Several weeks ago, I was walking in the downtown area and heard some music that made me stop in my tracks. As a musician myself, I find it refreshing when I stumble upon someone who plays in a way that demonstrates the depths of their passion and emotions. It’s not something that’s often found on the radio these days.

I followed the sounds, until I found the source. It was a homeless man playing a guitar. He was playing the blues, but not in the formulaic manner that it is played so often. His music touched me so much, that I had to sit down and get to know him.

I offered to take him out to lunch in an effort to learn more about him. He told me that his favorite restaurant is Chili’s, because his father would take him there when he was younger. Off we went.

His name is Henry, and he’s been homeless for 3 years. An unfortunate series of events caused him to lose his job and eventually his home.

Throughout the lunch, he kept commenting on how long it had been since he’d eaten such a good meal. That got me thinking about how difficult it must be for homeless individuals to obtain proper nutrition (I’m sure this lunch wasn’t much help, either).

When I got home, I did some research. The findings, while not surprising, were still very disheartening.

Hunger and Homelessness

As you might expect, many of the homeless are deficient in several key vitamins and nutrients. Their lack of a consistent and diverse source of food leads to several problems. Soup kitchens, while noble in their efforts to provide food, do not provide all the adequate nutrients.

One of the biggest nutrient deficiencies that homeless individuals run into is with B vitamins. It’s difficult to obtain the kinds of foods that provide this nutrient, including meat, poultry, fish and dairy.
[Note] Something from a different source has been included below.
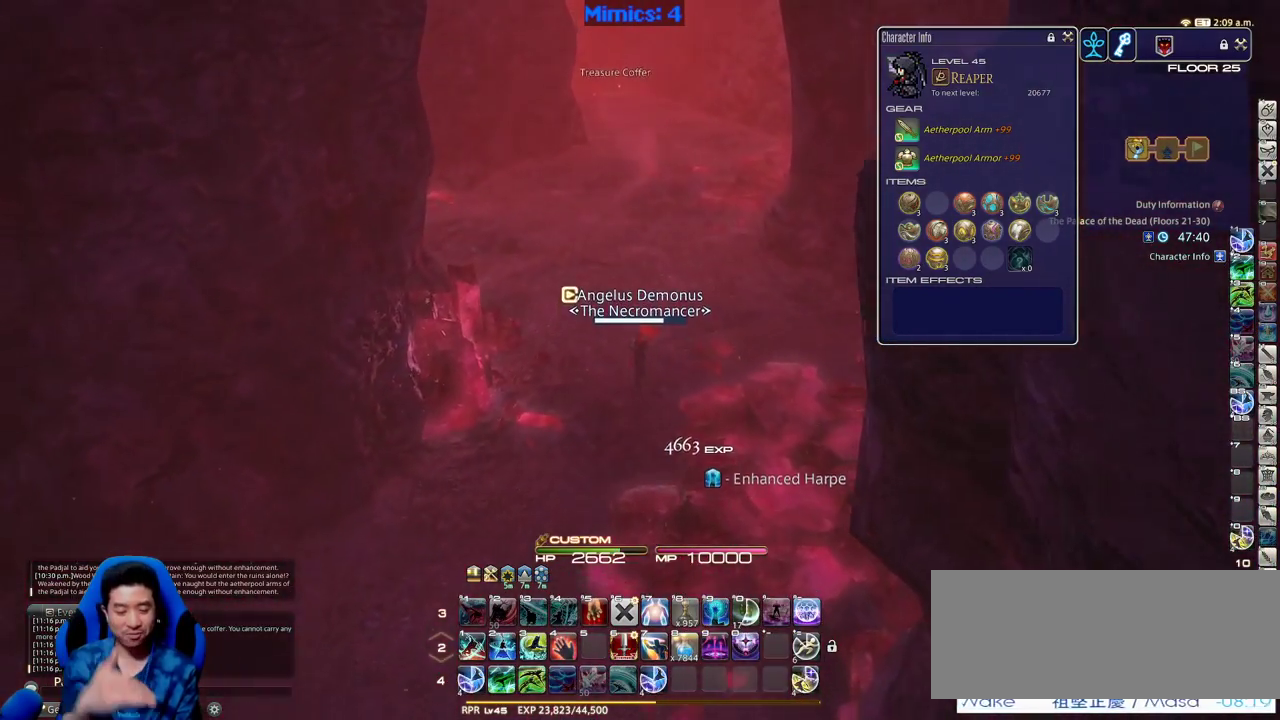
{"keys": ["w"], "events": []}
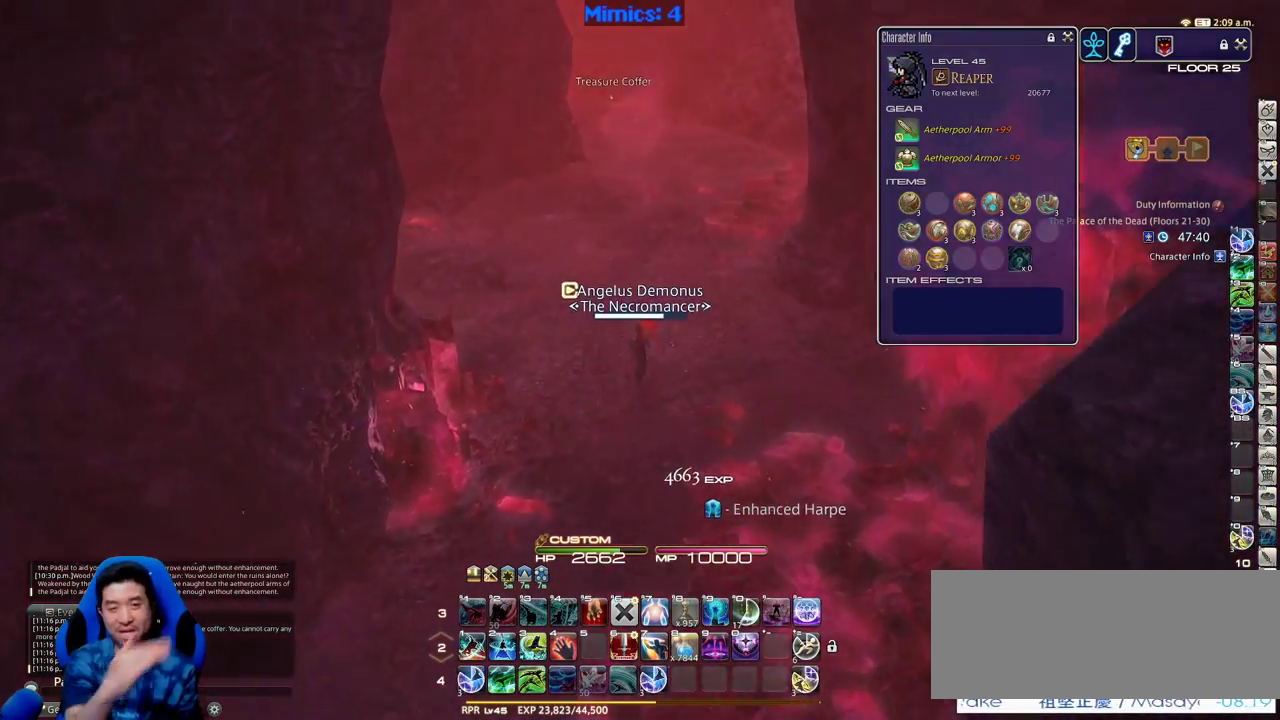
{"keys": ["w"], "events": []}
Unfortunately, a lack of vitamin B12 has serious consequences. Vitamin B12 helps to provide adequate energy, regulate sleep patterns, and even improve mood. These are all characteristics that are particularly important to the homeless, but unfortunately their diet has a negative impact in these areas.

Of course, there are several other nutrients they are lacking. Finding adequate protein and fiber can be difficult. They also have trouble getting enough magnesium, iron, calcium and zinc. A deficiency in any one of these nutrients can pose problems, but the combination of all of them is quite worrisome.

And thinking these individuals could possibly have access to vitamin supplements is laughable. I’m sure they have a hard time getting proper medications when they need them. What are the odds of someone providing vitamin B12 injections or any other vitamin injections to people who don’t have food?!

And vitamin B12 shots are just the tip of the iceberg. What about all the other nutrients they are missing out on?

I hope that someday, we can find a way to provide proper nutrition through sources like soup kitchens. People like my new friend Henry deserve to a well-balanced diet, at the very least. After hearing the music he provides to us, I think we owe it to him.